环境光传感器180L用于感知环境光亮度。终端设备100可以根据感知的环境光亮度自适应调节显示屏194亮度。环境光传感器180L也可用于拍照时自动调节白平衡。环境光传感器180L还可以与接近光传感器180G配合,检测终端设备100是否在口袋里,以防误触。
指纹传感器180H用于采集指纹。终端设备100可以利用采集的指纹特性实现解锁、访问应用锁、拍照和接听来电等功能。
温度传感器180J用于检测温度。在一些实施例中,终端设备100利用温度传感器180J检测的温度,执行温度处理策略。例如,当温度传感器180J上报的温度超过阈值,终端设备100执行降低位于温度传感器180J附近的处理器的性能,以便降低功耗实施热保护。在另一些实施例中,当温度低于另一阈值时,终端设备100对电池142加热,以避免低温导致终端设备100异常关机。在其他一些实施例中,当温度低于又一阈值时,终端设备100对电池142的输出电压执行升压,以避免低温导致的异常关机。
触摸传感器180K,也称为触控器件。触摸传感器180K可以设置于显示屏194,由触摸传感器180K与显示屏194组成触摸屏,触摸屏也称为触控屏。触摸传感器180K用于检测作用于其上或其附近的触摸操作。触摸传感器180K可以将检测到的触摸操作传递给应用处理器,以确定触摸事件类型。可以通过显示屏194提供与触摸操作相关的视觉输出。在另一些实施例中,触摸传感器180K也可以设置于终端设备100的 表面,并且与显示屏194设置于不同的位置。

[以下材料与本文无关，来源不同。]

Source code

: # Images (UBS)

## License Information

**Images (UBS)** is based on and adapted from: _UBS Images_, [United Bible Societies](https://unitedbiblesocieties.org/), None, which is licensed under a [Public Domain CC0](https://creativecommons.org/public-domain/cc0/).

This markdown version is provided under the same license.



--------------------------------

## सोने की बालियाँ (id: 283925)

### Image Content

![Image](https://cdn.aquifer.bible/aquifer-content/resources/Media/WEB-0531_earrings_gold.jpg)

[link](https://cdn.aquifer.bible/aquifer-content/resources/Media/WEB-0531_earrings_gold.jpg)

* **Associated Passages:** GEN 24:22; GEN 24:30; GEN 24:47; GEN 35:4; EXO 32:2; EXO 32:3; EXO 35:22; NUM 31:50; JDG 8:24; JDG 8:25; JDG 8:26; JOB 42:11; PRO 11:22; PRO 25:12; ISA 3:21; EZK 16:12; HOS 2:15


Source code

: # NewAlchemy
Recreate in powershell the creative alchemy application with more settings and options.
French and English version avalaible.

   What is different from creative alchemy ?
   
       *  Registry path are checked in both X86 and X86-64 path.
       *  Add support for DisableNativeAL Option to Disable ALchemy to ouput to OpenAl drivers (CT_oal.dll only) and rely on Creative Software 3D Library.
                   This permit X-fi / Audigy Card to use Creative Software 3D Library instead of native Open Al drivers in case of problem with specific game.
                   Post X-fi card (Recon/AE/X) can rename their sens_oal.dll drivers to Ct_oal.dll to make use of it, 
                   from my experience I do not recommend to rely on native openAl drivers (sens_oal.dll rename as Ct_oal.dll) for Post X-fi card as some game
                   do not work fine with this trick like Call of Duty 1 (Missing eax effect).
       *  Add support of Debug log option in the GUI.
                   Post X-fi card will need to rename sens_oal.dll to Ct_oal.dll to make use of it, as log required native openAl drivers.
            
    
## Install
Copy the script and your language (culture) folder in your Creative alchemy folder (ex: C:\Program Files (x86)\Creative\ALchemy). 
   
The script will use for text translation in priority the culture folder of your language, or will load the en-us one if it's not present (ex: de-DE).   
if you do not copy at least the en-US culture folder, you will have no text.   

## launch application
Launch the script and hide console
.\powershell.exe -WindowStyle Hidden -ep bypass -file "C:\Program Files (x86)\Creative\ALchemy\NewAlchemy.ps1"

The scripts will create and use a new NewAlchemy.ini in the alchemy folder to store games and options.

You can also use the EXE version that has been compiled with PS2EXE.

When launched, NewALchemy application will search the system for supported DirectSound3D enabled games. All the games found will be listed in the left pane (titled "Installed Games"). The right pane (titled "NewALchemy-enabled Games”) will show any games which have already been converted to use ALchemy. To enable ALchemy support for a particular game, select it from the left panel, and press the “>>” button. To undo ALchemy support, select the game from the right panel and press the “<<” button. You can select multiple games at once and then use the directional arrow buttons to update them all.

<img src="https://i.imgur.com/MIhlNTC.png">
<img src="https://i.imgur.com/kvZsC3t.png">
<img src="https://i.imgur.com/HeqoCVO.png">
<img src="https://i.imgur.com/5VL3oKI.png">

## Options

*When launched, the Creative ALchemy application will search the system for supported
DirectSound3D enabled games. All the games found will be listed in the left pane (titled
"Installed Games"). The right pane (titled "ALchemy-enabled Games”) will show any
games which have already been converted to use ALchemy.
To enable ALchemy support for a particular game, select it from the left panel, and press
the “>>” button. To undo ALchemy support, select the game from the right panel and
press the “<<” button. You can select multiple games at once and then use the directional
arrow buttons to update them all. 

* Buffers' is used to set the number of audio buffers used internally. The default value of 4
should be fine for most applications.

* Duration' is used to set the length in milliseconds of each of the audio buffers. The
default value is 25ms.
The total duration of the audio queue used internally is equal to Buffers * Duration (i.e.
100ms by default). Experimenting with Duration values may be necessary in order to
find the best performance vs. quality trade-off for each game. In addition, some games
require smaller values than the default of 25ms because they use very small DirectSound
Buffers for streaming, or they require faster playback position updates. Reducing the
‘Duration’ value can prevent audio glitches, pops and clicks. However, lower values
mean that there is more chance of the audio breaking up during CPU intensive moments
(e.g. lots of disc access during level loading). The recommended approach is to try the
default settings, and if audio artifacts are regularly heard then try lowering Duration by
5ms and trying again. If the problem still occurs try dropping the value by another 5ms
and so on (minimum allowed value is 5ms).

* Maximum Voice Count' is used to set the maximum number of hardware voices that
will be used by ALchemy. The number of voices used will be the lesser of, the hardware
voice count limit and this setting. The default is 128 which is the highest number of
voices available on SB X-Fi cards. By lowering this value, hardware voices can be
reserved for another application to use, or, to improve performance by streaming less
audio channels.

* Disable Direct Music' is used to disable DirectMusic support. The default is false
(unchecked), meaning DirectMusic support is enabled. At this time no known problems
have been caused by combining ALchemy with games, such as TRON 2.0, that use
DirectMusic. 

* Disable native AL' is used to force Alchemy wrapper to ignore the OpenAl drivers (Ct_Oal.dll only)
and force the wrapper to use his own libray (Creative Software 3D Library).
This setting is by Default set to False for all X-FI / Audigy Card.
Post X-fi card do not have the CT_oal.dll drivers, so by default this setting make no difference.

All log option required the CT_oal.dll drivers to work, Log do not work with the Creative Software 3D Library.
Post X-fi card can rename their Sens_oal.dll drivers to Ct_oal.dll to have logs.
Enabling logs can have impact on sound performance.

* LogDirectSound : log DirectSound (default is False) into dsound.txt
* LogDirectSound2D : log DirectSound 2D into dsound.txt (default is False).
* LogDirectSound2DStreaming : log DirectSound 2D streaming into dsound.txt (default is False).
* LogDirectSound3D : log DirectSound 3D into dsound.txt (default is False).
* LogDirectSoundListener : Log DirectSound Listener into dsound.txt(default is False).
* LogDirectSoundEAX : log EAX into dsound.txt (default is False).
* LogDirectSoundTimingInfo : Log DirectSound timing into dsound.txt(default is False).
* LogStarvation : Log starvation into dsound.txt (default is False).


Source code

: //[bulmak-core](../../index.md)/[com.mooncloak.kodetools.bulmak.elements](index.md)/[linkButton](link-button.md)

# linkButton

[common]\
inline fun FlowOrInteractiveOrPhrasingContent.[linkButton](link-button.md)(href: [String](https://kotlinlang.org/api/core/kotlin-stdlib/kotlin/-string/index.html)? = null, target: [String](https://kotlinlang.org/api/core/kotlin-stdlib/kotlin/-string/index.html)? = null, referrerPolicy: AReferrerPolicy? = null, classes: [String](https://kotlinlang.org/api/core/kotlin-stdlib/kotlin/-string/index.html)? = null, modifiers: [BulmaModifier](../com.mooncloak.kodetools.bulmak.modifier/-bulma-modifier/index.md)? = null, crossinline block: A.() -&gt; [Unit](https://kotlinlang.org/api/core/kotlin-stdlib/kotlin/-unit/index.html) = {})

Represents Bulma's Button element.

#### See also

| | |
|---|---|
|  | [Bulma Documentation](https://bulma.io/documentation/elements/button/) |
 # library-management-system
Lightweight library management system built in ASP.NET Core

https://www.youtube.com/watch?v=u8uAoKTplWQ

骨传导传感器180M可以获取振动信号。在一些实施例中,骨传导传感器180M可以获取人体声部振动骨块的振动信号。骨传导传感器180M也可以接触人体脉搏,接收血压跳动信号。在一些实施例中,骨传导传感器180M也可以设置于耳机中,结合成骨传导耳机。音频模块170可以基于所述骨传导传感器180M获取的声部振动骨块的振动信号,解析出语音信号,实现语音功能。应用处理器可以基于所述骨传导传感器180M获取的血压跳动信号解析心率信息,实现心率检测功能。
按键190包括开机键和音量键。按键190可以是机械按键,也可以是触摸式按键。终端设备100可以接收按键输入信号,实现于案件输入信号相关的功能。

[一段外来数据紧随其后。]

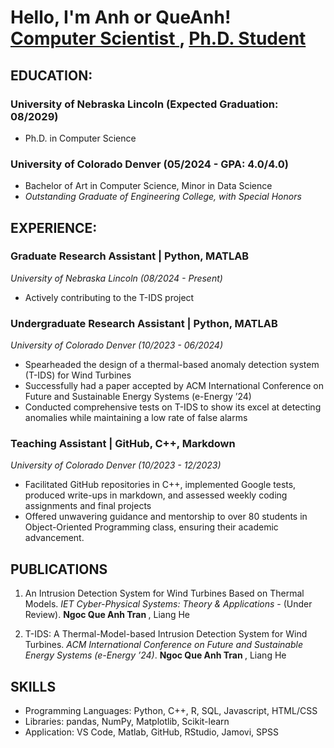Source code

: 
<h1>Hello, I'm Anh or QueAnh! <br/><a href="https://github.com/queanhtran"> Computer Scientist </a> ,  <a href="www.linkedin.com/in/ngoc-que-anh-tran-648393282/"> Ph.D. Student </a> </h1>

<h2> EDUCATION: </h2>

<h3> University of Nebraska Lincoln (Expected Graduation: 08/2029)</h3>

- Ph.D. in Computer Science

<h3> University of Colorado Denver (05/2024 - GPA: 4.0/4.0) </h3>

- Bachelor of Art in Computer Science, Minor in Data Science 
- <I> Outstanding Graduate of Engineering College, with Special Honors</i>

<h2> EXPERIENCE: </h2>

<h3> Graduate Research Assistant | Python, MATLAB </h3>

<I> University of Nebraska Lincoln (08/2024 - Present) </i>
- Actively contributing to the T-IDS project

<h3> Undergraduate Research Assistant | Python, MATLAB </h3>

<I> University of Colorado Denver (10/2023 - 06/2024) </i>

- Spearheaded the design of a thermal-based anomaly detection system (T-IDS) for Wind Turbines
- Successfully had a paper accepted by ACM International Conference on Future and Sustainable Energy
Systems (e-Energy ’24)
- Conducted comprehensive tests on T-IDS to show its excel at detecting anomalies while maintaining a
low rate of false alarms

<h3> Teaching Assistant | GitHub, C++, Markdown </h3>

<I> University of Colorado Denver (10/2023 - 12/2023) </i> 

- Facilitated GitHub repositories in C++, implemented Google tests, produced write-ups in markdown,
and assessed weekly coding assignments and final projects
- Offered unwavering guidance and mentorship to over 80 students in Object-Oriented Programming
class, ensuring their academic advancement.

<h2> PUBLICATIONS </h2>

1. An Intrusion Detection System for Wind Turbines Based on Thermal Models.
<I> IET Cyber-Physical Systems: Theory & Applications </i> - (Under Review).
<b>Ngoc Que Anh Tran </b>, Liang He

2. T-IDS: A Thermal-Model-based Intrusion Detection System for Wind Turbines.
<I> ACM International Conference on Future and Sustainable Energy Systems (e-Energy ’24)</I>.
<b>Ngoc Que Anh Tran </b>, Liang He

<h2> SKILLS </h2>

- Programming Languages: Python, C++, R, SQL, Javascript, HTML/CSS
- Libraries: pandas, NumPy, Matplotlib, Scikit-learn
- Application: VS Code, Matlab, GitHub, RStudio, Jamovi, SPSS
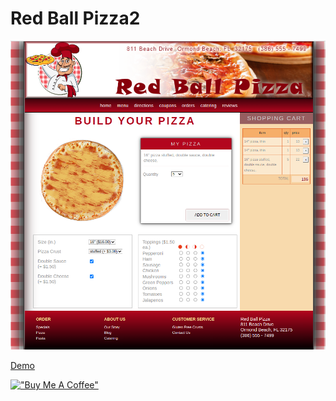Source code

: # Red Ball Pizza2

[![Red](assets/redballpizza2.png)](https://hesbon-osoro.github.io/Red-Ball-Pizza2)

[Demo](https://hesbon-osoro.github.io/Red-Ball-Pizza2)

[!["Buy Me A Coffee"](https://www.buymeacoffee.com/assets/img/custom_images/orange_img.png)](https://www.buymeacoffee.com/wazimu)
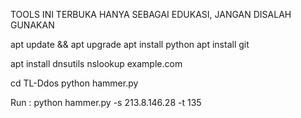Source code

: TOOLS INI TERBUKA HANYA SEBAGAI EDUKASI, JANGAN DISALAH GUNAKAN

apt update && apt upgrade
apt install python
apt install git

apt install dnsutils
nslookup example.com

cd TL-Ddos
python hammer.py 

Run :
 python hammer.py -s 213.8.146.28 -t 135
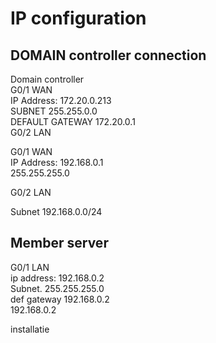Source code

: # IP configuration

## DOMAIN controller connection

Domain controller   
G0/1 WAN  
IP Address: 172.20.0.213  
SUBNET 255.255.0.0  
DEFAULT GATEWAY 172.20.0.1  
G0/2 LAN

G0/1 WAN  
IP Address: 192.168.0.1  
255.255.255.0  
  
G0/2 LAN





Subnet 192.168.0.0/24



## Member server

G0/1 LAN  
ip address: 192.168.0.2   
Subnet. 255.255.255.0  
def gateway 192.168.0.2   
192.168.0.2 

  


installatie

马达191可以产生振动。马达191可以用于来电提示,也可以用于触摸反馈。马达191可以对作用于不同应用程序的触摸操作产生不同的振动反馈效果。对于作用于显示屏194的不同区域的触摸操作,马达191也可产生不同的振动反馈效果。不同的应用场景(例如,时间提醒、接收信息、闹钟和游戏)可以对应不同的振动反馈效果。触摸振动反馈效果还可以支持自定义。

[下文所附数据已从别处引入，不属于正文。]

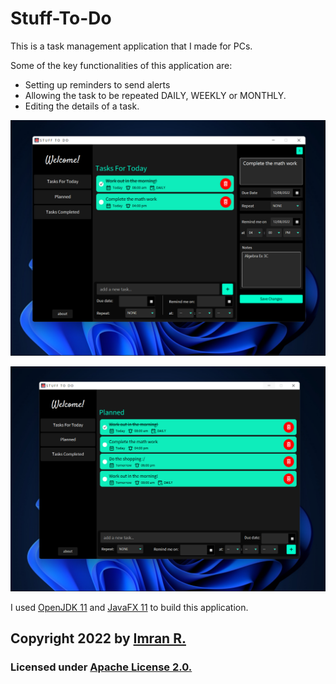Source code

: # Stuff-To-Do

This is a task management application that I made for PCs.

Some of the key functionalities of this application are:
- Setting up reminders to send alerts 
- Allowing the task to be repeated DAILY, WEEKLY or MONTHLY.
- Editing the details of a task.

![](https://github.com/imran-2003/Stuff-To-Do/blob/main/Screenshots/1.png)

![](https://github.com/imran-2003/Stuff-To-Do/blob/main/Screenshots/2.png)

I used [OpenJDK 11](https://openjdk.org/projects/jdk/11/) and [JavaFX 11](https://openjfx.io/) to build this application.


## **Copyright 2022** by [Imran R.](https://github.com/imran-2003)

### Licensed under [Apache License 2.0.](https://github.com/imran-2003/Stuff-To-Do/blob/main/LICENSE)
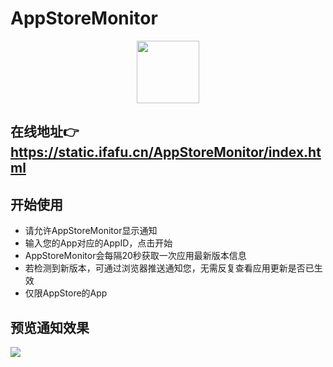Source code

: # AppStoreMonitor
<div align=center><img src="https://static.ifafu.cn/AppStoreMonitorLogo.png" width="100" height="100" /></div>

## 在线地址👉 https://static.ifafu.cn/AppStoreMonitor/index.html

## 开始使用
* 请允许AppStoreMonitor显示通知
* 输入您的App对应的AppID，点击开始
* AppStoreMonitor会每隔20秒获取一次应用最新版本信息
* 若检测到新版本，可通过浏览器推送通知您，无需反复查看应用更新是否已生效
* 仅限AppStore的App

## 预览通知效果
![](http://www.zxlee.cn/AppStoreMonitorLogoDemo1.png)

指示器192可以是指示灯,可以用于指示充电状态和电量变化,也可以用于指示消息、未接来电和通知。
SIM卡接口195用于连接SIM卡。SIM卡可以插入SIM卡接口195实现与终端设备100的接触,也可以从SIM卡接口195拔出实现与终端设备100的分离。终端设备100可以支持1个或N个SIM卡接口,N为大于1的正整数。同一个SIM卡接口195可以同时插入多张卡,所述多张卡的类型可以相同,也可以不同。SIM卡接口195也可以兼容外部存储卡。终端设备100通过SIM卡和网络交互,实现通话以及数据通信等功能。在一些实施例中,终端设备100采用嵌入式SIM(embedded-SIM,eSIM)卡,eSIM卡可以嵌在终端设备100中,不能和终端设备100分离。
上文详细描述了终端设备100的硬件系统,下面介绍终端设备100的软件系统。软件系统可以采用分层架构、事件驱动架构、微核架构、微服务架构或云架构,本申请实施例以分层架构为例,示例性地描述终端设备100的软件系统。
如图2所示,采用分层架构的软件系统分成若干个层,每一层都有清晰的角色和分工。层与层之间通过软件接口通信。在一些实施例中,软件系统可以分为四层,从上至下分别为应用程序层、应用程序框架层、安卓运行时(Android Runtime)和系统库、以及内核层。
应用程序层可以包括相机、图库、日历、通话、地图、导航、WLAN、蓝牙、音乐、视频、短信息等应用程序。
应用程序框架层为应用程序层的应用程序提供应用程序编程接口(Application Programming Interface,API)和编程框架。应用程序框架层可以包括一些预定义的函数。
例如,应用程序框架层包括窗口管理器、内容提供器、视图系统、资源管理器和通知管理器、同步定位与建图(Simultaneous Localization And Mapping,SLAM)位姿计算模块以及平面生成模块;应用程序框架层还可以包括电话管理器。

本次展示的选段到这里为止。